During the Fall semester of the second year the hands-on programming is aligned with blocks and the students:

Module 9 – Sports Nutrition (this is offered as a counterpoint to the core programming to illustrate where patients may need more calories and higher calorie density)

Module 16 – Anti-inflammatory Diet
Module 10 – Cancer Nutrition
Module 22 – Eating Disorders (online and Geriatric module due same day)
Module 20 – Geriatric Diet
Module 23 – Myths, Fad Diets, Supplements and Controversies
Module 18 – Mindfulness and Motivational Interviewing
Module 21 – Congestive Heart Failure
Module 15 – Food and Neurocognition
Module 13 – Celiac Disease
Module 25 – Bariatric Diet
Module 24 – PCOS

The students also complete the online modules – Module 28 – PKU Nutrition and Module 27 – Billing and Coding for Lifestyle Medicine.

The team is evolving to a much larger program and will at least double in size this coming year (approximately 20 students per class). The goal is to create an elective course that is detailed as the Lifestyle Medicine track for all students.

Residency Programming

In the Summer of 2020, twenty-one Family Medicine residents will begin programming.  Residents are shadowing the medical student programming now.

Fellowship Programming

No programming at this time.

Community Programming

Community programming launched January 2020 with the 2021 class.  The Lifestyle Medicine Distinction Track students have been participating in classes during their first two years and will now lead community programming. M3 medical students return to the kitchen twice in the Family Medicine rotation to hone skills as teachers and also identify longitudinal patients from the Family Medicine department who qualify to participate in Culinary Medicine.

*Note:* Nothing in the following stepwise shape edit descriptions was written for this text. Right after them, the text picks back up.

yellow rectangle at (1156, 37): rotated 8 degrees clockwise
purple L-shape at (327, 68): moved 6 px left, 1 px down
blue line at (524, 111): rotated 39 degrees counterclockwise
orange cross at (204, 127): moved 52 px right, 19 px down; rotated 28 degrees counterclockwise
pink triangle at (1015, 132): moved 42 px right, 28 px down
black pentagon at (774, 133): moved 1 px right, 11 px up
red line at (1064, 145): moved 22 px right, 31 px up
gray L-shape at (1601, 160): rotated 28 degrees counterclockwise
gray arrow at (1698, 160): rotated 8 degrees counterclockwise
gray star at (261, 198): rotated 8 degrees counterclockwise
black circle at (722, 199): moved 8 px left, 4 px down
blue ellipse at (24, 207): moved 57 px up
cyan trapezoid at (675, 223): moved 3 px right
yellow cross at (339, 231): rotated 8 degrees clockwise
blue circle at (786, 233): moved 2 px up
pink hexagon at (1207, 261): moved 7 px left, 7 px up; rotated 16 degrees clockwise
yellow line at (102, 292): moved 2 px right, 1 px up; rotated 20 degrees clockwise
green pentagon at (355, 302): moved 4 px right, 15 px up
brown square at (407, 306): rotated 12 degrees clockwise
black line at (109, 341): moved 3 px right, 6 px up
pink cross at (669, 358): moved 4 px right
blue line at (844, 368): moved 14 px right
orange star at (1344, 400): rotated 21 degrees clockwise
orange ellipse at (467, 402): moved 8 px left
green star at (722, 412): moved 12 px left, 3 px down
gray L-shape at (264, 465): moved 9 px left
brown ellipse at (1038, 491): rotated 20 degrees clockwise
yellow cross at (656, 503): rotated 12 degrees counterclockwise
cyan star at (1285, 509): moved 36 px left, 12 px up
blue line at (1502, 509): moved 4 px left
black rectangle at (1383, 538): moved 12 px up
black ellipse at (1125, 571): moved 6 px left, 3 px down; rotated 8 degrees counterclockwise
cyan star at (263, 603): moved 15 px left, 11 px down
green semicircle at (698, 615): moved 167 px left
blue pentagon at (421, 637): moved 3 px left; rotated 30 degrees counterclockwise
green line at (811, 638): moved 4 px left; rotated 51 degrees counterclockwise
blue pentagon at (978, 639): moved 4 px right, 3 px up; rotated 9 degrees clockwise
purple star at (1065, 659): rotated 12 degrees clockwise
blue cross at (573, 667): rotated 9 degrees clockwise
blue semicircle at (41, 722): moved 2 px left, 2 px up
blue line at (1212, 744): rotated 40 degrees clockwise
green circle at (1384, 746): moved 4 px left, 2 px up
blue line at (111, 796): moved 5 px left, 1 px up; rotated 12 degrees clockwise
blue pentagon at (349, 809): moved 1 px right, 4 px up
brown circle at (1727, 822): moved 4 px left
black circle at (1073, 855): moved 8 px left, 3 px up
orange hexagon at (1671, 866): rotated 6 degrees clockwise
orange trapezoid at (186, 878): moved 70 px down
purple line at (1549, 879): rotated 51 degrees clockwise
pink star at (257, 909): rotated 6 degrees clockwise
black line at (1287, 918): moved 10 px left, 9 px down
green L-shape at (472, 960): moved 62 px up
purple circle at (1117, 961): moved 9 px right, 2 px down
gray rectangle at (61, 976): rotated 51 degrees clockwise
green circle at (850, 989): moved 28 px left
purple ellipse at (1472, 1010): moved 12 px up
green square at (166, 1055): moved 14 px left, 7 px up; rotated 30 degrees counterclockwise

Students then work with these identified patients on two separate occasions in the kitchen during the Lifestyle Medicine clerkship. Students (now as the teacher) program the session based on the patients’ chronic condition.  They also have opportunity to identify patients within Internal Medicine department during their gap week between M3 and M4 years.

Media Coverage

Med students take a spin in the kitchen to teach healing through food

Successes

From Vanderpool et al. “The students demonstrated significant improvements (p < 0.05) in cooking attitude, behavior, knowledge, confidence and self-efficacy from pre- to post-course. The focus group and questionnaire results agreed with these CWC findings. Student feedback revealed increased awareness of nutrition-based care as a result of culinary medicine training.”

Research

Abstract:  Oct, 2019.

“An Evaluation of Cooking Knowledge, Attitudes, Behaviors and Confidence: Medical Students in a Culinary Medicine Kitchen.” Poster presented by Lauren Vanderpool, RD, MS, at American College of Lifestyle Medicine, Orlando, FL

Student Poster/Podium Presentations (Trilk Mentor/PI)

October, 2019  “An Evaluation of Cooking Knowledge, Attitudes, Behaviors and Confidence: Medical Students in a Culinary Medicine Kitchen.” Poster presented by Lauren Vanderpool, RD, MS, at American College of Lifestyle Medicine, Orlando, FL

May, 2019  “Culinary Medicine: An Evaluation to Assess the Knowledge, Attitudes, Behaviors and Confidence of 1st Year Medical Students in a Culinary Medicine Teaching Kitchen.” Health Meets Food, New Orleans, LA. Lauren Vanderpool, MS, Clemson University

Pending:  Vanderpool, L. et al. “CULINARY MEDICINE: AN EVALUATION TO ASSESS THE KNOWLEDGE, ATTITUDES, BEHAVIORS AND CONFIDENCE OF 1ST YEAR MEDICAL STUDENTS IN A CULINARY MEDICINE TEACHING KITCHEN” TICN, in review.

Challenges

We are looking to have a financially sustainable model to increase student size to between 20 and 24 students every year through a Culinary Medicine Elective, keeping the same format.